I recently reviewed Dan Coxon’s great little horror micro-anthology from Black Shuck books, Green Fingers. Impressed, I took a punt on another from their “Shadows” series. There are 21 at time of writing, but there’s little information on their website to allow you to choose one over another, other than cover art (their jacket design is uniformly excellent) and story titles. It was, in the middle of what passes for a heatwave in the east of Scotland, the cover image of a snowflake that drew me to Winter Freits.

There are three stories in this 113-page pocket-size collection. Freit is a Scots word for a bad omen, and, pleasingly, also a homophone for “frights”. Was I frightened?

The first tale is “Polar Vortex” which I have to say, I didn’t enjoy but that’s entirely a matter of personal taste: an anonymous narrator wakes up and doesn’t know who they are, other than that they’re in the far north, just outside a hut, and badly injured. The ingredients are all there, but I struggled to connect with the narrator’s plight: “who am I?” narratives need to work extra hard to trigger empathy so a reader is emotionally involved, but “Polar Vortex” just left me cold (sorry).

Next comes “The House on Lidderman Street”, a pleasingly nasty little revenge tale. As if telling an anecdote down the pub, the narrator recalls his first job as a brickie’s labourer where he had to workfor a bullying boss and equally unpleasant colleagues. He is set to work painting a run-down house in the middle of winter, without heating or drinking water. What he does have, though, is spectral company. There’s a key moment of existential crisis which works better than “Polar Vortex” and is done in the sparest manner possible: “I wondered who I was. I was confused about my nature. My proclivities”.

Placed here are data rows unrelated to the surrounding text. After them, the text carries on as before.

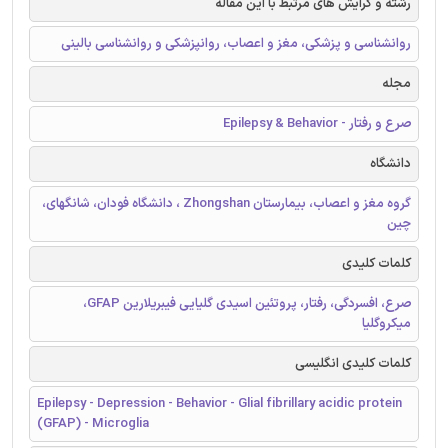
رشته و گرایش های مرتبط با این مقاله
روانشناسی و پزشکی، مغز و اعصاب، روانپزشکی و روانشناسی بالینی
مجله
صرع و رفتار - Epilepsy & Behavior
دانشگاه
گروه مغز و اعصاب، بیمارستان Zhongshan ، دانشگاه فودان، شانگهای،
چین
کلمات کلیدی
صرع، افسردگی، رفتار، پروتئین اسیدی گلیایی فیبریلارین GFAP،
میکروگلیا
کلمات کلیدی انگلیسی
Epilepsy - Depression - Behavior - Glial fibrillary acidic protein
(GFAP) - Microglia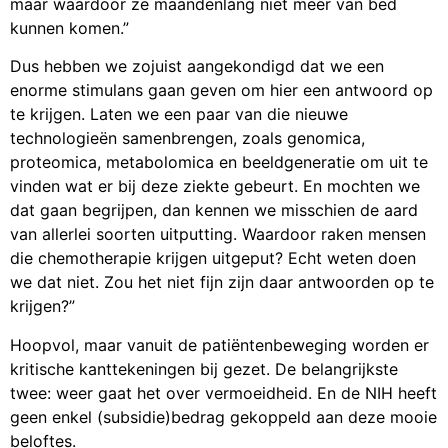
maar waardoor ze maandenlang niet meer van bed
kunnen komen.”
Dus hebben we zojuist aangekondigd dat we een
enorme stimulans gaan geven om hier een antwoord op
te krijgen. Laten we een paar van die nieuwe
technologieën samenbrengen, zoals genomica,
proteomica, metabolomica en beeldgeneratie om uit te
vinden wat er bij deze ziekte gebeurt. En mochten we
dat gaan begrijpen, dan kennen we misschien de aard
van allerlei soorten uitputting. Waardoor raken mensen
die chemotherapie krijgen uitgeput? Echt weten doen
we dat niet. Zou het niet fijn zijn daar antwoorden op te
krijgen?”
Hoopvol, maar vanuit de patiëntenbeweging worden er
kritische kanttekeningen bij gezet. De belangrijkste
twee: weer gaat het over vermoeidheid. En de NIH heeft
geen enkel (subsidie)bedrag gekoppeld aan deze mooie
beloftes.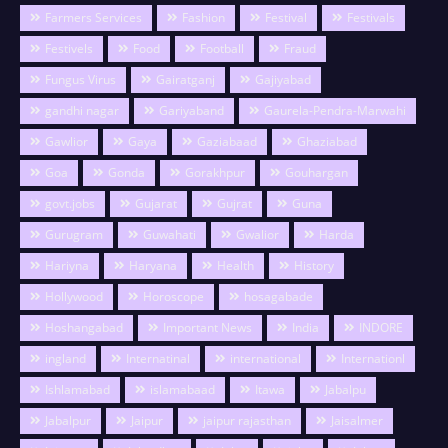
Farmers Services
Fashion
Festival
Festivals
Festivels
Food
Football
Fraud
Fungus Virus
Gairatganj
Gajiyabad
gandhi nagar
Gariyaband
Gaurela-Pendra-Marwahi
Gawlior
Gaya
Gaziabaad
Ghaziabad
Goa
Gonda
Gorakhpur
Gouhargan
govt.jobs
Gujarat
Gujrat
Guna
Gurugram
Guwahati
Gwalior
Harda
Hariyna
Haryana
Health
History
Hollywood
Horoscope
hosagabade
Hoshangabad
Important News
India
INDORE
ingland
Internatinal
international
Internationl
Ishlamabad
islamabaad
Itawa
Jabalpu
Jabalpur
Jaipur
jaipur rajasthan
Jaisalmer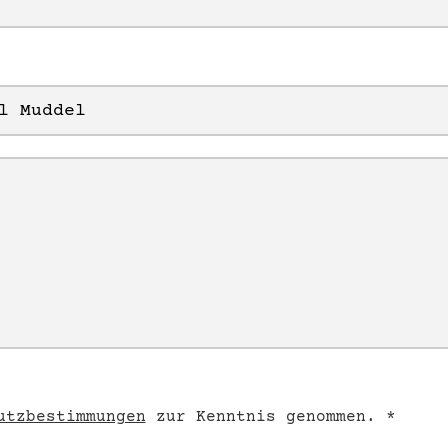
utzbestimmungen
zur Kenntnis genommen. *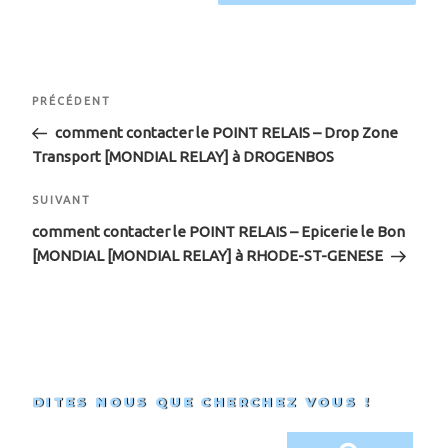
Navigation
Article
PRÉCÉDENT
de
précédent
comment contacter le POINT RELAIS – Drop Zone
Transport [MONDIAL RELAY] à DROGENBOS
l’article
Article
SUIVANT
suivant
comment contacter le POINT RELAIS – Epicerie le Bon
[MONDIAL [MONDIAL RELAY] à RHODE-ST-GENESE
DITES NOUS QUE CHERCHEZ VOUS !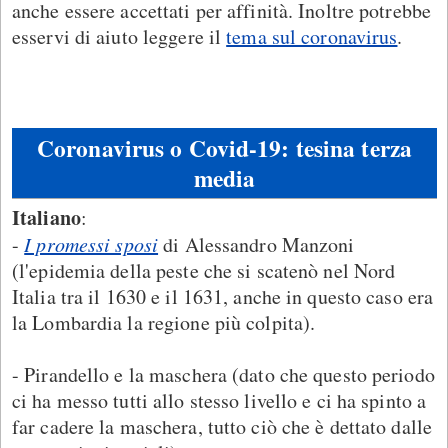
anche essere accettati per affinità. Inoltre potrebbe
esservi di aiuto leggere il
tema sul coronavirus
.
Coronavirus o Covid-19: tesina terza
media
Italiano
:
-
I promessi sposi
di Alessandro Manzoni
(l'epidemia della peste che si scatenò nel Nord
Italia tra il 1630 e il 1631, anche in questo caso era
la Lombardia la regione più colpita).
- Pirandello e la maschera (dato che questo periodo
ci ha messo tutti allo stesso livello e ci ha spinto a
far cadere la maschera, tutto ciò che è dettato dalle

The final, and best, story, is “Christopher”. Daniel and Carol’s marriage is faltering, and Daniel has recently attempted suicide for reasons we don’t at first know. Their old school is being demolished, and they go for a final farewell visit with their friend Lee. The ghost that haunts the empty, doomed corridors and stairwells is from a much more recent past than their schooldays and the story builds to a truly shocking, bleak climax.